Review: Octavia Gone by Jack McDevitt

Octavia Gone by Jack McDevitt
Hardcover: Saga Press, 978-1-4814-9797-8, $27.99, 375pp, May 2019
Paperback: Pocket Books, 978-1-4814-9798-5, $8.99, 440pp, February 2020

Any discussion of this eighth installment in the Alex Benedict series (in which a dealer in antiquities stumbles across a historical mystery to investigate in each novel) will necessarily spoil an element of the seventh.

That element is the return of Alex’s uncle, Gabe, which, along with other things in Coming Home (such as its title), made me think that was a nice stopping place for the series (which opened with his disappearance). I think that may have been the plan, too, because the gap between the seventh and eighth volumes was longer than any since it was turned into a series with the second[1]. Even when this did come out, I wasn’t intending to get it but things eventually worked out so that I did. The return of Gabe also makes the subtitle, “An Alex Benedict Novel” almost a misnomer. In the first, essentially stand-alone, novel, Alex was the narrator. In the subsequent novels, Chase Kolpath (his pilot and girl Friday) became the narrator and Alex becomes an object in Chase’s universe of perception. In this, Alex retreats further to the background as the first three-quarters or so of the book focuses more on Gabe and one of the key discoveries occurs then. However, the first half or so contains no real discoveries at all as the actual investigation into the mystery doesn’t really kick in until after that, focusing instead mostly on Gabe’s return and adjustment to having, in essence, traveled over a decade into the future and on the fact that there actually is a mystery to eventually be investigated.
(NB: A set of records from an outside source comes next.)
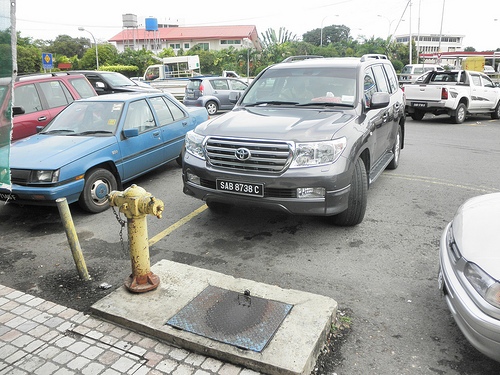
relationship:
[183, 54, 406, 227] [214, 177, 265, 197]
suv has license plate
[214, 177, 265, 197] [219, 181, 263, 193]
license plate has writing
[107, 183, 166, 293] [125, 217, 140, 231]
fire hydrant has rust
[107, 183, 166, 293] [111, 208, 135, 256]
hydrant has chain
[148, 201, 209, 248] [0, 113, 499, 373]
line painted on ground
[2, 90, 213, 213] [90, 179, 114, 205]
car has hubcap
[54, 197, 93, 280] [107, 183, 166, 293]
stop pole next to fire hydrant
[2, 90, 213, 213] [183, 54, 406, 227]
car next to suv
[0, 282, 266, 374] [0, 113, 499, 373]
sidewalk next to ground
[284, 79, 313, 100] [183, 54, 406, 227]
man inside of car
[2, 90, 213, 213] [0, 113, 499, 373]
car inside of parking lot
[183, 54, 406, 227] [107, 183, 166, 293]
suv behind fire hydrant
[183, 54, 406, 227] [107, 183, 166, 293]
suv next to fire hydrant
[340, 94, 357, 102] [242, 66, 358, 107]
sticker in front of windshield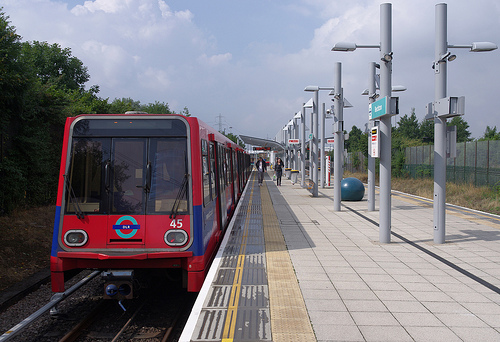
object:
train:
[46, 110, 253, 318]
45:
[169, 218, 183, 229]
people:
[255, 156, 267, 187]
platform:
[178, 163, 500, 342]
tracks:
[58, 285, 186, 342]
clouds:
[69, 0, 196, 44]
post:
[376, 2, 393, 243]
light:
[331, 42, 384, 52]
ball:
[340, 177, 365, 202]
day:
[0, 0, 497, 341]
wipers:
[169, 174, 191, 219]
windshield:
[63, 117, 190, 215]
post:
[332, 61, 346, 212]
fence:
[405, 139, 500, 188]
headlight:
[163, 229, 189, 247]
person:
[274, 158, 285, 187]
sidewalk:
[234, 168, 500, 342]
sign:
[368, 96, 391, 122]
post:
[429, 2, 451, 244]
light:
[304, 85, 335, 92]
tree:
[0, 9, 39, 217]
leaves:
[33, 40, 36, 42]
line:
[219, 168, 256, 342]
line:
[175, 166, 254, 342]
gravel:
[15, 298, 42, 308]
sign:
[370, 125, 382, 158]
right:
[447, 0, 498, 342]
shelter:
[239, 134, 285, 151]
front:
[48, 113, 206, 292]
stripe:
[254, 179, 322, 342]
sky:
[0, 0, 500, 153]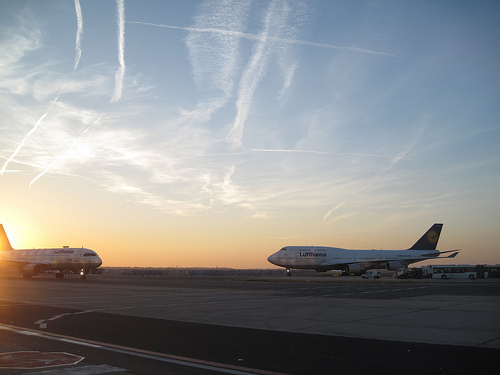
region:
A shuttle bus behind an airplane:
[426, 263, 486, 283]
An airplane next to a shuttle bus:
[264, 220, 464, 277]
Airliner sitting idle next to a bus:
[261, 221, 465, 281]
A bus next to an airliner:
[421, 263, 493, 276]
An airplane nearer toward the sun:
[0, 222, 105, 284]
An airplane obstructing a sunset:
[0, 220, 106, 280]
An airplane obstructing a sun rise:
[0, 222, 109, 282]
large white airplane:
[265, 222, 459, 277]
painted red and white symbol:
[2, 346, 83, 373]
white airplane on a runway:
[0, 220, 101, 282]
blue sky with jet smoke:
[5, 1, 499, 232]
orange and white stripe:
[2, 320, 281, 373]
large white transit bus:
[428, 260, 488, 281]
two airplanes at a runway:
[0, 216, 456, 285]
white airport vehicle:
[360, 266, 382, 280]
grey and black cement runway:
[2, 278, 496, 374]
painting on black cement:
[0, 317, 287, 372]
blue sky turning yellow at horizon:
[3, 7, 495, 265]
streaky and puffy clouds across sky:
[5, 11, 485, 218]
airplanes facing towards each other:
[5, 219, 460, 281]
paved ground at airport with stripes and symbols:
[2, 265, 493, 368]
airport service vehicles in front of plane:
[265, 215, 487, 283]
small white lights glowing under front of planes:
[71, 242, 298, 280]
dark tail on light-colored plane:
[263, 220, 460, 286]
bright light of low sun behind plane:
[3, 220, 103, 281]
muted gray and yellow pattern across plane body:
[4, 243, 102, 270]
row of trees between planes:
[78, 243, 348, 285]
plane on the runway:
[267, 216, 466, 283]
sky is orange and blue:
[2, 200, 266, 279]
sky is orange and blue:
[114, 137, 239, 279]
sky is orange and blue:
[107, 199, 232, 284]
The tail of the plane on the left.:
[0, 228, 12, 255]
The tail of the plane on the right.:
[420, 223, 447, 247]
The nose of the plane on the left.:
[95, 256, 103, 263]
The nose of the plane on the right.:
[267, 255, 275, 266]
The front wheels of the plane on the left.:
[77, 268, 87, 278]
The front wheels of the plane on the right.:
[280, 265, 292, 276]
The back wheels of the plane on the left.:
[50, 265, 67, 277]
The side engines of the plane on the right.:
[342, 260, 407, 277]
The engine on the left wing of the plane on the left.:
[17, 265, 42, 273]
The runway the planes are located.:
[6, 260, 484, 372]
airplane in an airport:
[261, 215, 463, 290]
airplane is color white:
[258, 219, 463, 297]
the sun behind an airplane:
[1, 204, 106, 289]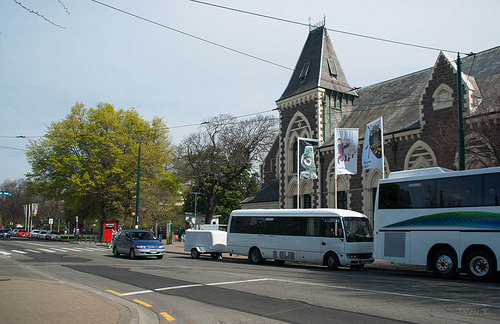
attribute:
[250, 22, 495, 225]
building — brick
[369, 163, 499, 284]
bus — white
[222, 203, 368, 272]
bus — white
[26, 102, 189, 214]
leaves — yellow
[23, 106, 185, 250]
tree — large, round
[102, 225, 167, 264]
car — blue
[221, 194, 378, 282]
van — white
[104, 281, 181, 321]
dashes — yellow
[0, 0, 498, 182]
sky — blue, clear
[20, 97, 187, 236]
tree — green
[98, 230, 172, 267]
car — blue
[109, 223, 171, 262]
car — blue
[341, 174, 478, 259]
bus — parked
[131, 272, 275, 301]
white line — dashed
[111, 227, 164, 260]
car — blue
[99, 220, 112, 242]
booth — red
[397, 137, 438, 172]
arch — white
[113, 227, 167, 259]
car — blue, small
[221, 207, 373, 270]
bus — smaller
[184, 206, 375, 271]
van — white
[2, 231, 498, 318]
road — busy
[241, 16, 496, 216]
building — church like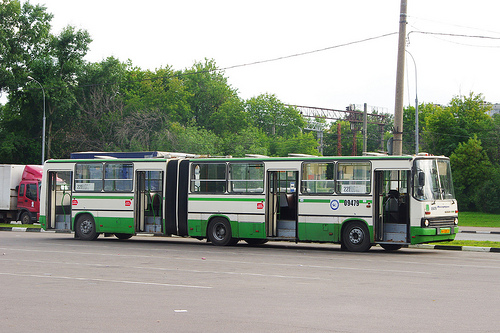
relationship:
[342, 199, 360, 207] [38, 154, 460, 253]
number on side of bus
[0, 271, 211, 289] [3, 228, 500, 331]
line painted on street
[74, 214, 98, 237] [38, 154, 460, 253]
tire attached to bus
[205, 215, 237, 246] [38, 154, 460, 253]
tire attached to bus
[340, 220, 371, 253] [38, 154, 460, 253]
tire attached to bus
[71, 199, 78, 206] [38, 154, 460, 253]
sticker attached to bus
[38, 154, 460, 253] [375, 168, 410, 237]
bus has door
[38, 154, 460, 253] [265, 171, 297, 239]
bus has door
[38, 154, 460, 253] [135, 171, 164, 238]
bus has door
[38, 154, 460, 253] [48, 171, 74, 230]
bus has door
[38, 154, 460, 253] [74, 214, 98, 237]
bus has tire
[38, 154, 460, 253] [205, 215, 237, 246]
bus has tire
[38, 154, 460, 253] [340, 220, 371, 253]
bus has tire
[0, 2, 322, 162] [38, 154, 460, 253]
trees behind bus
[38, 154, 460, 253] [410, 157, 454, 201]
bus has windshield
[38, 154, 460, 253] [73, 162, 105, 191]
bus has window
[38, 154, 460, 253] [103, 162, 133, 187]
bus has window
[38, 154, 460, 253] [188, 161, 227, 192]
bus has window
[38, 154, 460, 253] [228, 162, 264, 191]
bus has window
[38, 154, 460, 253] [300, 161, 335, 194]
bus has window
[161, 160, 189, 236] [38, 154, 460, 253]
connector part of bus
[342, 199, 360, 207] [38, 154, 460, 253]
number printed on bus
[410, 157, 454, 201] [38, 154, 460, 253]
windshield part of bus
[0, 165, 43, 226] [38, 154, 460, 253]
truck behind bus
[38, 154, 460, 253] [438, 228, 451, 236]
bus has license plate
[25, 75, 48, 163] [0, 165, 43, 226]
light pole behind truck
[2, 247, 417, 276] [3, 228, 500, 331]
line painted on street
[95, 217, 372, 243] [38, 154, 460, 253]
bottom section of bus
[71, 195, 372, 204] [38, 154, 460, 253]
stripe painted on bus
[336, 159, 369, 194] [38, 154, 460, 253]
window on side of bus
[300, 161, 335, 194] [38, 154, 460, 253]
window on side of bus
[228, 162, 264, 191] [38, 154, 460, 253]
window on side of bus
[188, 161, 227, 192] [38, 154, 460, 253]
window on side of bus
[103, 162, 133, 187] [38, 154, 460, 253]
window on side of bus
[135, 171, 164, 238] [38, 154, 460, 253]
door on side of bus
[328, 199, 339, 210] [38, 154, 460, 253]
circle printed on bus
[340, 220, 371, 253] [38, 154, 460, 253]
tire part of bus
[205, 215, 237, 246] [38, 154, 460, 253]
tire part of bus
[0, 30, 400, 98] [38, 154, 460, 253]
electric lines over bus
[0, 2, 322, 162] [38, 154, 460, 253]
trees growing behind bus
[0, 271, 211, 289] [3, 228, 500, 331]
line on top of street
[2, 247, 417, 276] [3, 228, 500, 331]
line on top of street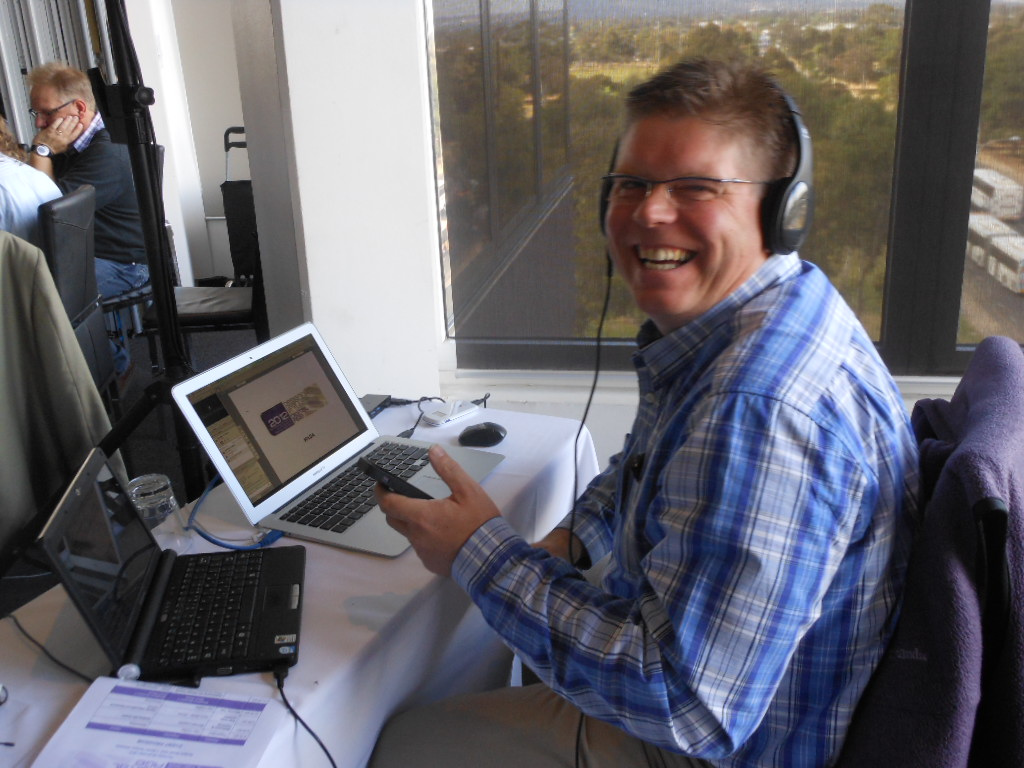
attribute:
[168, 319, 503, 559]
laptop — silver, white 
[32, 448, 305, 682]
laptop — black 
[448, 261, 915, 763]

The mystery is that, about a decade ago, four scientists were investigating a black hole from Octavia, a space station which was orbiting it, when the station disappeared. Gabe and Alex undertake more or less separate lines of research with Chase sometimes accompanying Gabe and sometimes Alex. The usual searches for and meetings with people who might have been involved or have known something occur, artifacts are followed up on, multiple seeming dead-ends are encountered, and eventually breakthroughs occur and things progress as they usually do in the novels of this series. Along the way, the characters confront and reassess their relations with the artificial intelligences which are such an important but under-appreciated part of their civilization which works on a science fictional level and, presumably, a symbolic one as well.

All in all, this would probably work well (perhaps better) for a reader new to the series despite it seemingly being so focused on backstory, because the backstory is made clear and the series would be shiny and new, and it’s not a bad book or a labor to read. Still, I’d recommend reading the older ones instead. And for me, I rarely read so many volumes in a series, yet enjoyed the seven I’d read so much that I felt I could read the next mystery episode indefinitely, yet was also satisified when the series seemed to reach a stopping place. This belated episode, which changes the chemistry and pushes the serial arc further, didn’t really rekindle my enthusiasm. The mystery was fairly average, took too long to get to, and its resolution was underwhelming (though it is clever how the parts relate), and the most interesting part of the book, while conceptually central to it, was slighted in terms of the actual narrative focus and dramatic action devoted to it.


[1] It’s presumably irrelevant to the fiction, but another change is that of publisher, as the series has moved from Ace to Saga/Pocket. Also completely irrelevant to the fiction but something I just want to say, is that this Pocket paperback is a very nice book as a physical object and reading experience, with generous inner margins, a firm spine but flexible covers and paper, nice looking title page, typography, style, etc.